Help Desk
From the Archive – Help Desk: Giving Up?
As our intrepid columnist finishes settling into her new digs in Warsaw, today we bring you a look back at some advice that still holds true. If you have a question about making, exhibiting, finding, marketing, buying, selling—or any other activity related to contemporary art—you can submit your questions anonymously here. All submissions become the property of Daily Serving.
I have been a semi-successful studio artist for almost 30 years. For about the last ten of these I have been able to support myself financially with my work. I consider this a fortunate situation, but recently I have had to admit to myself that I’m getting tired and that the satisfaction of being an artist no longer seems worth the hustle of maintaining a viable studio practice. However, I am still an ambitious person (possibly out of habit) and I feel very acutely the pressure to produce work in a certain quantity. Being an artist has been the central part of my identity for so long, and I still romanticize it but I’m just not sure I can do it any longer. If I did stop making my work, I think there’s plenty I could do to make a living in the city where I live, but the thought of giving up a national reputation is frightening. Not that I think that there’s an adoring public who would be devastated but I can’t deny that my studio practice is externally motivated at this point. Is there a way to gracefully wrap up an art career without dying? Is there a way to turn down opportunities and quell the beast of the “artist’s ego” in order to lead a more sane and relaxing existence?
Of the many possible dilemmas to have, let’s admit that this one is rather attractive. Selling work steadily enough to provide a livable income is something that many artists yearn for, a marker of capital-S Success—at least on the commercial market. And for the past ten years you’ve had it, but now it has lost its luster.

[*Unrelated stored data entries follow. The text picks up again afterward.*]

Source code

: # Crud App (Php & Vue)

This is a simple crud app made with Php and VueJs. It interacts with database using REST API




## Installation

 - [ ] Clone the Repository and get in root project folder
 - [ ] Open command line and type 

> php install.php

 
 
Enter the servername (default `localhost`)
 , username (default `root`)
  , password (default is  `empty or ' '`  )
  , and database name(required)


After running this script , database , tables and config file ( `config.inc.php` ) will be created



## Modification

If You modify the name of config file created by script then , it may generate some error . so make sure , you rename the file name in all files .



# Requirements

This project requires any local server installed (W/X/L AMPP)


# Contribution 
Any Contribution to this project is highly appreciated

Certainly, you could start bowing out. A regular job worked forty hours a week would surely make you too busy (and definitely too tired) to meet your current production demands. If this is what you really want, you need to have some honest conversations with your gallerists and dealers. Tell them that you need some space to pursue other goals right now and will be slowing down your studio work. It will be a hard conversation to have, but if you’re going to go down this path you need to be candid with the people who have helped support your career.
But before you initiate those conversations, you need to have one with yourself first. Clichéd though it may be, it’s absolutely true that age has a way of putting things into perspective and it might be that you’ve matured and grown distant from your current life. Before you lock the door to your studio and throw away the key, let’s try to figure out how you got here in the first place. To put it bluntly, let’s make sure that this is a well-considered course of action and not just a mid-life-crisis maneuver that ends in remorse.